The need for more accurate or complete scientific results demands an increase in computing power to achieve Exascale machines, capable of performing 1018 floating point operations per second. One of the approaches to tackle Exascale computing is to increase the number of nodes in the machine, placing stronger demands in the system interconnect. The impact of the interconnection in HPC systems increases further with the surge of BigData applications, which have high network communication demands and different behavior than traditional HPC workloads, with a higher volume of communications and a more even distribution. Performance limitations can be reasonably expected to scale up with the network size, and some of them are likely to translate from system networks to the networks-on-chip within high-performance nodes.
This thesis introduces a synthetic traffic model of the communications in the Graph500 benchmark for BigData applications. The use of this traffic model simplifies the evaluation of data-intensive applications and their needs, and permits to predict the behavior in larger machines than currently available. An analysis of the benchmark communications shows a higher dependency with the network throughput than in traditional HPC applications.
Both BigData and HPC workloads can be significantly affected for the fairness in the network usage. This work conducts an analysis of the throughput fairness and evaluates the impact of different implicit and explicit fairness mechanisms. The fairness analysis and the evaluation of two proposed mechanisms have been performed through several synthetic traffic simulations in a 2-level hierarchical Dragonfly network with more than 15,000 nodes. Dragonflies are one of the high-radix, low-diameter network topologies proposed for Exascale system interconnects, and so far the only to have been implemented in a commercial system. A novel adversarial-consecutive traffic pattern is introduced for the evaluation of the throughput fairness, which particularly stresses the links in one of the routers of each group in the Dragonfly.
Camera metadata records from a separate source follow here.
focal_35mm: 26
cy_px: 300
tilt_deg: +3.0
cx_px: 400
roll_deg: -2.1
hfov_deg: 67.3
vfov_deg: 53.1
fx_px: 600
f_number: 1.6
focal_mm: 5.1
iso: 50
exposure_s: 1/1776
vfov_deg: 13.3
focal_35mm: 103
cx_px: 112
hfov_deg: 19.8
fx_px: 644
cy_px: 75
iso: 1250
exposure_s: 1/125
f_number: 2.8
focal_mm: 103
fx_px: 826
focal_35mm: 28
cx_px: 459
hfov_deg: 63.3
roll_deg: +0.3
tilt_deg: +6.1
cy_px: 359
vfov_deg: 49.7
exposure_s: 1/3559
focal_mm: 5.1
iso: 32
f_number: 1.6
Results with the synthetic traffic model prove a significant constraint from the network throughput. They also evidence the existence of different communication distributions depending on the number of processes and their mapping to the network nodes. Throughput unfairness can limit average performance figures and even lead to starvation at those routers that become a bottleneck under adversarial traffic scenarios.
Prioritizing in-transit traffic over new injections favours network drainage and reduces network congestion but is disadvantageous with adaptive routing, because it prevents injection from bottleneck routers and aggravates throughput unfairness. Two mechanisms are proposed to improve network performance and simplify the router implementation. The first mechanism is the improvement in the detection of adversarial traffic patterns through contention information, using a metric based on contention counters. Four different implementations relying in this metric are evaluated.
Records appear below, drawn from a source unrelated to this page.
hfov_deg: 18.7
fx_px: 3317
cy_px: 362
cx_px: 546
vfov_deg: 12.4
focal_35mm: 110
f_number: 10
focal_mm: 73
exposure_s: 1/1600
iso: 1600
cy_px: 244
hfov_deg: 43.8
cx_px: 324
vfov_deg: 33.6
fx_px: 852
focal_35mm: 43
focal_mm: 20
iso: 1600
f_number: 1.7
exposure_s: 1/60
Evaluation results show that the use of contention counters provides competitive performance and much faster adaption to traffic changes, avoiding routing oscillations typical of congestion-based adaptive routing mechanisms.
The second proposal is a novel mechanism denoted FlexVC, which relaxes virtual channel restrictions in the deadlock avoidance mechanism. FlexVC reduces the number of buffers required, and provides a more balanced use. It also allows to employ more resources than strictly required by the routing and deadlock avoidance mechanisms, in order to provide higher performance. FlexVC improves performance with all routing mechanisms under each of the traffic patterns evaluated. Simulation results indicate that the performance benefits of FlexVC remain similar or improve when adaptive routing is used instead of oblivious routing, and FlexVC saves more resources with adaptive routing than with oblivious routing. FlexVC can be combined with contention counters to improve the identification of traffic scenarios with in-transit adaptive routing, achieving the best overall performance while halving the number of buffers required in the router.